Work to complete: Reproduce the part of the winter squash text below, starting at "When winter squash" and ending at "brown paper sacks.".

BEGIN Passage shown

Winter Squash

When winter squash come to market, I know we’re not far from a hard frost, and my mind goes back to a dry October hillside on a failing farm in north Mississippi.

My father was a lawyer during the 50s and 60s in a rural county in north Mississippi. Money was never plentiful, but we had what we needed. We never had to buy firewood, we always had a freezer full of meat wrapped in white butcher paper, and a cupboard  stocked with some of the best home-canned foods in the South. Around Christmas, Daddy would go to the back door some nights and come back with bottles tightly wrapped in brown paper sacks.

In Octobers, when it was still hot and dry, he’d usher my sister, brother, and me into the car and drive out from Bruce to the Ellard community where an old man and his wife lived on a small farm. Across the road from their house, the slope of a small hill was covered with yellowing vines bearing winter squashes. We’d get out there and gather all we could carry, which wasn’t much, while Daddy sat on the porch with them with a glass of tea and talked.

Once after we left, I asked him why he didn’t pay the man. “Son, they wouldn’t take my money,” he said.

“Years back, their boy got into trouble, a lot of trouble. I did everything I could to keep him out of prison. But I couldn’t, and they understood. I never asked them for a penny. I knew they didn’t have it. But he’d feel bad if I didn’t come out and get these. It’s his gift, and you don’t turn down gifts from a man who doesn’t have much to give. It means more to me–-and him–-than anything anybody else would give me.”

END Passage shown
BEGIN Records shown

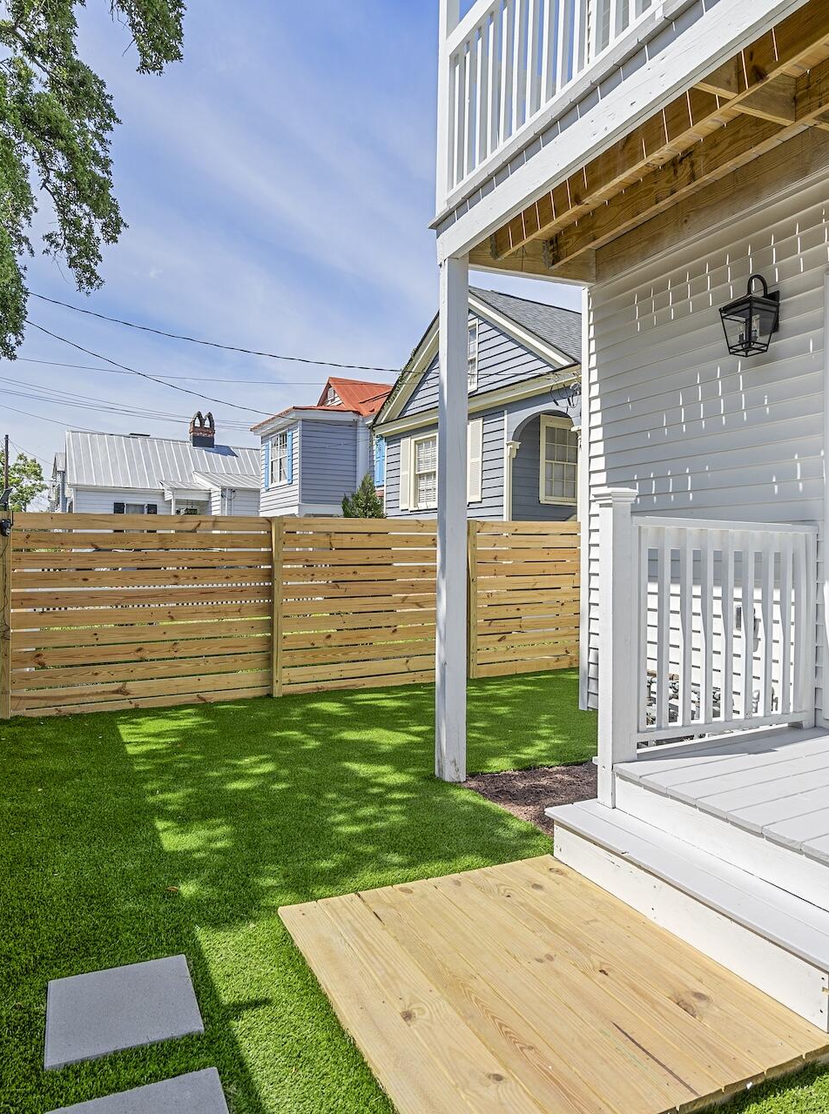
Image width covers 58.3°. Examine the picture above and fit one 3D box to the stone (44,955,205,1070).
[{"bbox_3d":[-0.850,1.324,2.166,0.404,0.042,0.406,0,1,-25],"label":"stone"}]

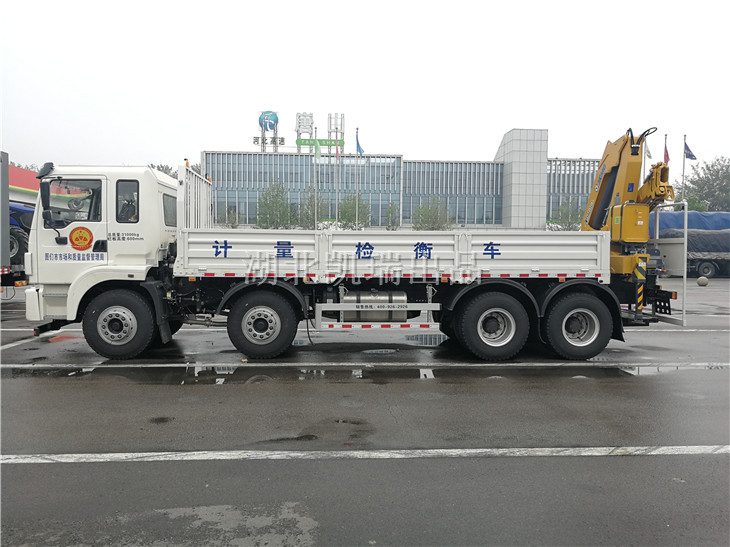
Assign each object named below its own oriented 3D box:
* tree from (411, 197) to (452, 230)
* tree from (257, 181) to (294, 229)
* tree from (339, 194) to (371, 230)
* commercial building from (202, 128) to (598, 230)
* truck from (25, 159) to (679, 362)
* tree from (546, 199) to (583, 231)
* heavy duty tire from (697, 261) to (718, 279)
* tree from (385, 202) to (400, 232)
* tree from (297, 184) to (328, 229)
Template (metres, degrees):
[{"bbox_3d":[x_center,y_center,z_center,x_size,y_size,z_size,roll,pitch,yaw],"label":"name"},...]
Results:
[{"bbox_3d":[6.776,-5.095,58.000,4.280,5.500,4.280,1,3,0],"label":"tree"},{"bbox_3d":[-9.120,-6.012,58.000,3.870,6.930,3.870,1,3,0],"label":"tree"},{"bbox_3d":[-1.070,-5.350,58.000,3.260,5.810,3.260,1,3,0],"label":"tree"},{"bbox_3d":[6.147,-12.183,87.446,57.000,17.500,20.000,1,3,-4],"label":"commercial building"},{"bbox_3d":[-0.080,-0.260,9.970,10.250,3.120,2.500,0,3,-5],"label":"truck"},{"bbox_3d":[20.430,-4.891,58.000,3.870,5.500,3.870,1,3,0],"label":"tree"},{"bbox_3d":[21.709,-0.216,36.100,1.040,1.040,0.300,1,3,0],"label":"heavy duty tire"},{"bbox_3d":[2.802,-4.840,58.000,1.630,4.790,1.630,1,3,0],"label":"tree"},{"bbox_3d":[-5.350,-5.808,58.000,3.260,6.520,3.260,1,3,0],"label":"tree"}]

END Records shown

Result for this task:
When winter squash come to market, I know we’re not far from a hard frost, and my mind goes back to a dry October hillside on a failing farm in north Mississippi.

My father was a lawyer during the 50s and 60s in a rural county in north Mississippi. Money was never plentiful, but we had what we needed. We never had to buy firewood, we always had a freezer full of meat wrapped in white butcher paper, and a cupboard  stocked with some of the best home-canned foods in the South. Around Christmas, Daddy would go to the back door some nights and come back with bottles tightly wrapped in brown paper sacks.